Completed undergraduate degree in science, specialising in genetics. This involved a lot of data analysis and provides a solid background for data journalism.
investigative & data-driven stories
Have undertaken a number of large and small investigative reports and projects. Here are some examples:
ars technica / cancer world
If genetic screening helps those at risk, why not screen everyone?
Long-form (4,000 word) creative non-fiction piece analysing the pros and cons of genetic screening. Investigation funded by a journalism grant from Cancer World magazine, an initiative of the European School of Oncology to encourage high-quality reporting on cancer.
the pharmaceutical journal
Treating Lyme disease: when will science catch up?
Review and analysis of the diagnosis and treatment of Lyme disease, an often controversial disease with numerous contrary medical opinions. This involved talked to international experts and analysing research papers and statistics. This was published in a scientific journal so includes science and pharmaceutical terminology.
Researchers urge more protection for workers from organic flame retardants
Since early 2019, have been a regular reporter for the online chemical policy magazine, Chemical Watch. These stories involve analysis of reports and investigation of scientific studies. This is an example of a report on research that was not well publicised showing that flame retardants can be a health risk to workers.

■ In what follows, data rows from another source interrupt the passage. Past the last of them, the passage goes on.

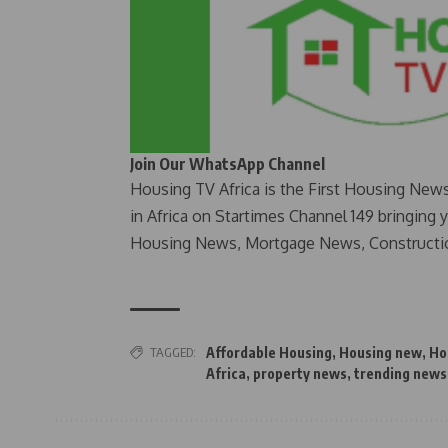
Join Our WhatsApp Channel
Housing TV Africa is the First Housing New
in Africa on Startimes Channel 149 bringing 
Housing News, Mortgage News, Constructi
TAGGED:
Affordable Housing
,
Housing new
,
Ho
Africa
,
property news
,
trending news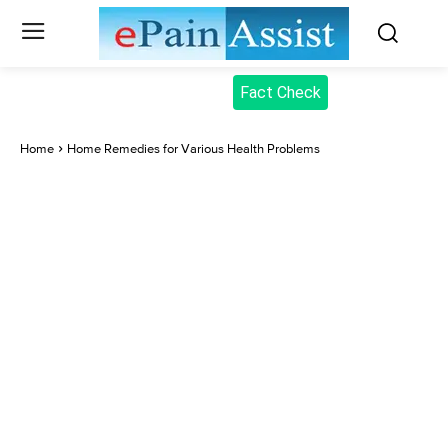
Fact Check
Home
Home Remedies for Various Health Problems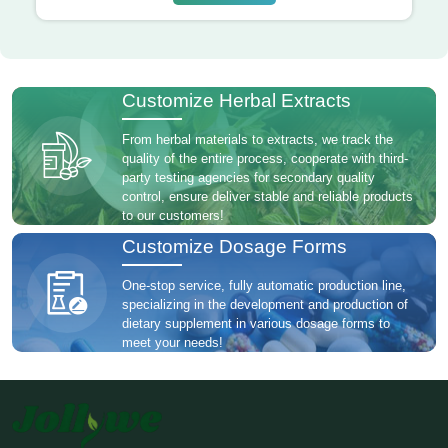
Customize Herbal Extracts
From herbal materials to extracts, we track the
quality of the entire process, cooperate with third-
party testing agencies for secondary quality
control, ensure deliver stable and reliable products
to our customers!
Customize Dosage Forms
One-stop service, fully automatic production line,
specializing in the development and production of
dietary supplement in various dosage forms to
meet your needs!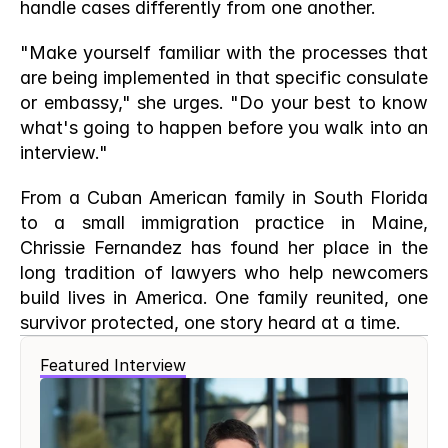
handle cases differently from one another.
"Make yourself familiar with the processes that 
are being implemented in that specific consulate 
or embassy," she urges. "Do your best to know 
what's going to happen before you walk into an 
interview."
From a Cuban American family in South Florida 
to a small immigration practice in Maine, 
Chrissie Fernandez has found her place in the 
long tradition of lawyers who help newcomers 
build lives in America. One family reunited, one 
survivor protected, one story heard at a time.
Featured Interview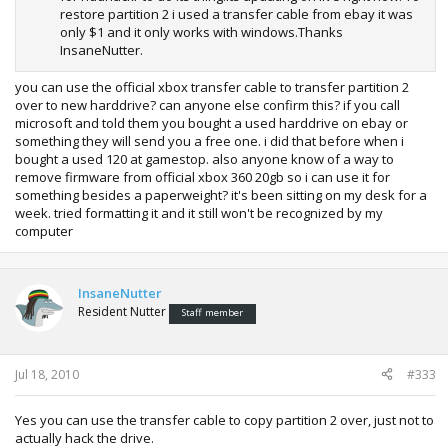
restore partition 2 i used a transfer cable from ebay it was
only $1 and it only works with windows.Thanks
InsaneNutter.
you can use the official xbox transfer cable to transfer partition 2
over to new harddrive? can anyone else confirm this? if you call
microsoft and told them you bought a used harddrive on ebay or
something they will send you a free one. i did that before when i
bought a used 120 at gamestop. also anyone know of a way to
remove firmware from official xbox 360 20gb so i can use it for
something besides a paperweight? it's been sitting on my desk for a
week. tried formatting it and it still won't be recognized by my
computer
InsaneNutter
Resident Nutter
Staff member
Jul 18, 2010
#333
Yes you can use the transfer cable to copy partition 2 over, just not to
actually hack the drive.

Have published a number of other stories that involved data discovery and analysis. Here are a few examples from The Sunday Times:
News Page 4: Ministers bypass debate to rubber stamp EU directives
Analysed 442 Irish statutory instruments and highlighted the lack of oversight by the Oireachtas in the implementation of EU regulation
News Page 4: Commercial research ‘like herding cats’

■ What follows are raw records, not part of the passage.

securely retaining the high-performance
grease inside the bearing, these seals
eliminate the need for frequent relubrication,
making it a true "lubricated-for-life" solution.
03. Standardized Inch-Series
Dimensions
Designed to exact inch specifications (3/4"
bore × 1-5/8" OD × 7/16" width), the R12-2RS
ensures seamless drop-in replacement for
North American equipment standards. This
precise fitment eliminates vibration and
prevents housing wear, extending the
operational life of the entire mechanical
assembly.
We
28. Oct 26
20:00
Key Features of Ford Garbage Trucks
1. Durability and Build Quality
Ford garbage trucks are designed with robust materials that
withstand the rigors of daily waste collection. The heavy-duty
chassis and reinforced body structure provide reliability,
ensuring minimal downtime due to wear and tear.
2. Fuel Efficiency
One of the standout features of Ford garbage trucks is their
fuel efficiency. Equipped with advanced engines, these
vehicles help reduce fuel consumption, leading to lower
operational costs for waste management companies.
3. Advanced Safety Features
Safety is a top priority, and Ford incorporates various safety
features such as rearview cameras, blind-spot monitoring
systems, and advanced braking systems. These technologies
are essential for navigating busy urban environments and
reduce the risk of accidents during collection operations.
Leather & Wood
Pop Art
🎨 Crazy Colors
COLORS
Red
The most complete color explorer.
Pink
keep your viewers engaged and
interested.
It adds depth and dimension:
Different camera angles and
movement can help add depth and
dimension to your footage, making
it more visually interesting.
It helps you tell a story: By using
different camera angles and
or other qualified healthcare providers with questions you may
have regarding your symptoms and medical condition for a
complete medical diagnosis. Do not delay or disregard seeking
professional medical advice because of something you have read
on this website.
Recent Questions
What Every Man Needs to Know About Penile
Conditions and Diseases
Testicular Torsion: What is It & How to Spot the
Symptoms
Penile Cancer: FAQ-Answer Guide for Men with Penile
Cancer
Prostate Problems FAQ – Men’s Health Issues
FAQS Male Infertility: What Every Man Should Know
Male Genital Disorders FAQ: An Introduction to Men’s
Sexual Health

Interviewed the state’s chief scientific adviser about ‘priority-driven’ scientific funding. As part of this, analysed research funding data and discovered there was nearly a threefold increase in the number of funding applications rejected on ground of eligibility in the first few months of that year.
News Page 8: Child vaccine targets missed
Analysed HSE data for all areas in Ireland and discovered childhood vaccination targets were not being reached in most regions of Ireland. Highlighted the worst-performing areas which were Dublin North West and West Cork.
Front Page: Cervical cancer on rise in Ireland
Reported on statistics from the National Cancer Registry which showed that the rate of cervical cancer was increasing and occurring more frequently in Ireland than in the UK.
Front Page: One in three young medics ‘will refuse to do abortions’
Regularly conduct searches of scientific research related to Ireland and discover unpublicised work. This is one example of a study which was very relevant to the political climate at the time but had not received any news attention.